Birds of Nebraska: Newspaper Accounts, 1854-1923

Editor [possibly Miles Greenleaf]. November 17, 1918. Omaha Sunday World-Herald 54(7): 4-E. A bird editorial.

It Is Brighter Outdoors!

Anybody who cannot see that the winged creatures of nature, as well as Nature herself, feel the world-pulse as keenly as do the humans, is certainly short on sensibility - or maybe imagination.

The woods are joyous now, even in the crisp chill of coming winter, and those ever peaceful, russet glades seem to have lost something of the grim strain that tensed the whole world for the past four years and more.

Perhaps that is imagination, too - but the Cardinals are redder and the Chickadees livelier and the Nuthatches more unctious than we have seen them in our time - and they MUST know that the war is over and that the beef suet for their feed-traps will be easier for us to get.

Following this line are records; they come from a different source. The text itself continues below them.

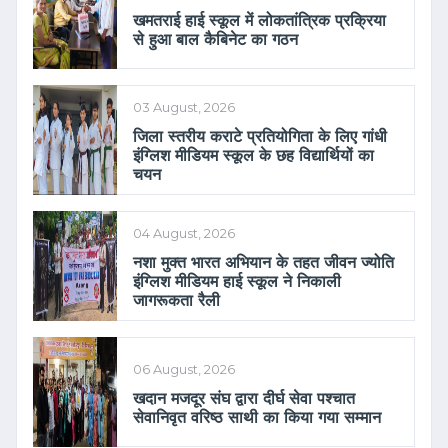
खमतराई हाई स्कूल में लोकतांत्रिक प्रक्रिया
से हुआ बाल कैबिनेट का गठन
03 August, 2026
जिला स्तरीय कराटे प्रतियोगिता के लिए गांधी
इंग्लिश मीडियम स्कूल के छह विद्यार्थियों का
चयन
04 August, 2026
नशा मुक्त भारत अभियान के तहत जीवन ज्योति
इंग्लिश मीडियम हाई स्कूल ने निकाली
जागरूकता रैली
06 August, 2026
खदान मजदूर संघ द्वारा दीर्घ सेवा पश्चात
सेवानिवृत वरिष्ठ साथी का किया गया सम्मान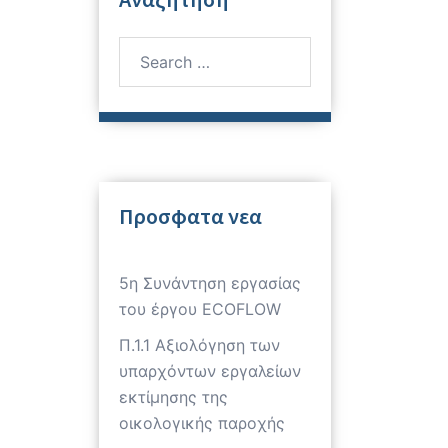
Search
for:
Προσφατα νεα
ς
5η Συνάντηση εργασίας
του έργου ECOFLOW
Π.1.1 Αξιολόγηση των
υπαρχόντων εργαλείων
εκτίμησης της
οικολογικής παροχής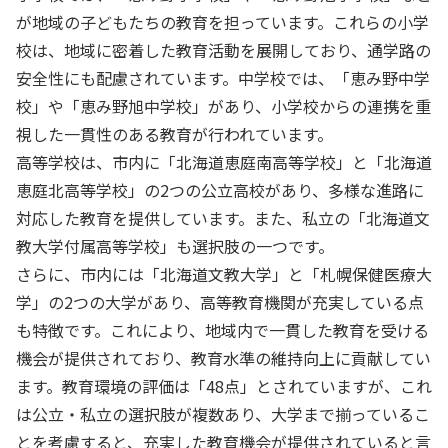
が地域の子どもたちの教育を担っています。これらの小学
校は、地域に密着した教育活動を展開しており、通学路の
安全性にも配慮されています。中学校では、「恵み野中学
校」や「恵み野旭中学校」があり、小学校からの連携を重
視した一貫性のある教育が行われています。
高等学校は、市内に「北海道恵庭南高等学校」と「北海道
恵庭北高等学校」の2つの公立高校があり、多様な進路に
対応した教育を提供しています。また、私立の「北海道文
教大学付属高等学校」も選択肢の一つです。
さらに、市内には「北海道文教大学」と「札幌保健医療大
学」の2つの大学があり、高等教育機関が充実している点
も特徴です。これにより、地域内で一貫した教育を受ける
機会が提供されており、教育水準の維持向上に貢献してい
ます。教育環境の評価は「48点」とされていますが、これ
は公立・私立の選択肢が複数あり、大学まで揃っているこ
とを考慮すると、充実した教育機会が提供されていると言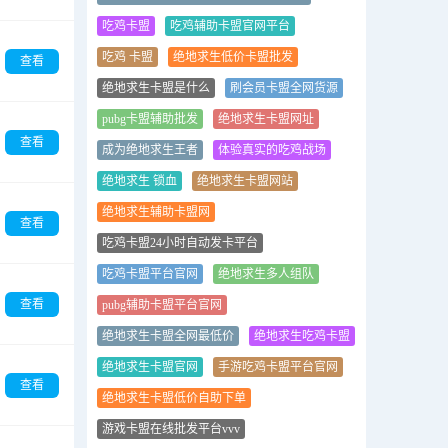
吃鸡卡盟
吃鸡辅助卡盟官网平台
吃鸡 卡盟
绝地求生低价卡盟批发
查看
绝地求生卡盟是什么
刷会员卡盟全网货源
pubg卡盟辅助批发
绝地求生卡盟网址
查看
成为绝地求生王者
体验真实的吃鸡战场
绝地求生 锁血
绝地求生卡盟网站
绝地求生辅助卡盟网
查看
吃鸡卡盟24小时自动发卡平台
吃鸡卡盟平台官网
绝地求生多人组队
查看
pubg辅助卡盟平台官网
绝地求生卡盟全网最低价
绝地求生吃鸡卡盟
绝地求生卡盟官网
手游吃鸡卡盟平台官网
查看
绝地求生卡盟低价自助下单
游戏卡盟在线批发平台vvv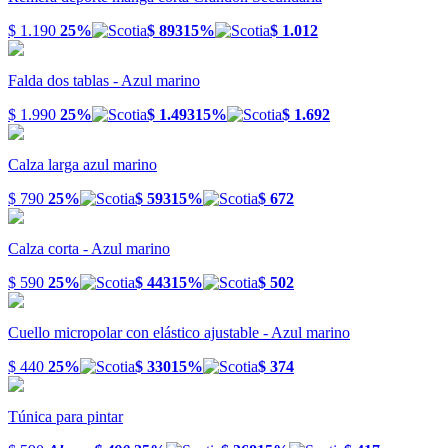
$ 1.190
25%
$ 893
15%
$ 1.012
Falda dos tablas - Azul marino
$ 1.990
25%
$ 1.493
15%
$ 1.692
Calza larga azul marino
$ 790
25%
$ 593
15%
$ 672
Calza corta - Azul marino
$ 590
25%
$ 443
15%
$ 502
Cuello micropolar con elástico ajustable - Azul marino
$ 440
25%
$ 330
15%
$ 374
Túnica para pintar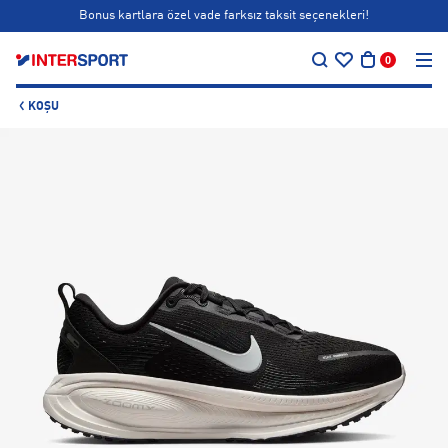
Bonus kartlara özel vade farksız taksit seçenekleri!
…
Siparişin 1-3 iş günü içerisinde kargoya teslim edilecektir.
0
Bonus kartlara özel vade farksız taksit seçenekleri!
KOŞU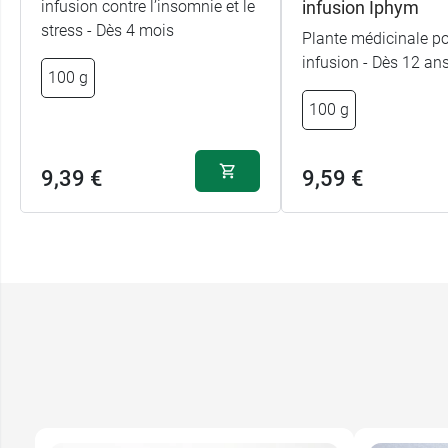
infusion contre l’insomnie et le
infusion Iphym
stress - Dès 4 mois
Plante médicinale p
infusion - Dès 12 an
100 g
100 g
9,39 €
9,59 €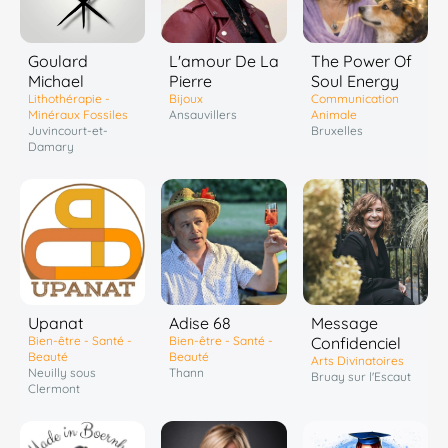
Goulard
L'amour De La
The Power Of
Michael
Pierre
Soul Energy
Lithothérapie -
Bijoux
Communication
Minéraux Fossiles
Ansauvillers
Animale
Juvincourt-et-
Bruxelles
Damary
Upanat
Adise 68
Message
Bien-être - Santé -
Bien-être - Santé -
Confidenciel
Beauté
Beauté
Arts Divinatoires
Neuilly sous
Thann
Bruay sur l'Escaut
Clermont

Strange birds have been coming into our bare forests during the past week, and this, to the imaginative mind, might indicate that the feathered roisters, like humans, are putting on a sort of joy-parade. Red-Breasted Nuthatches, Redpolls and Tufted Titmice have been seen, and the "Te-to! Te-to!" of the latter stranger is filling Harry Hayward with rapture.

The war is over, we are assured, and that makes our Nature still the more enjoyable. Why, in the name of this beautiful country, do you not hike through her galleries this morning and help her celebrate even as she helped you on that bright and smiling Peace Monday?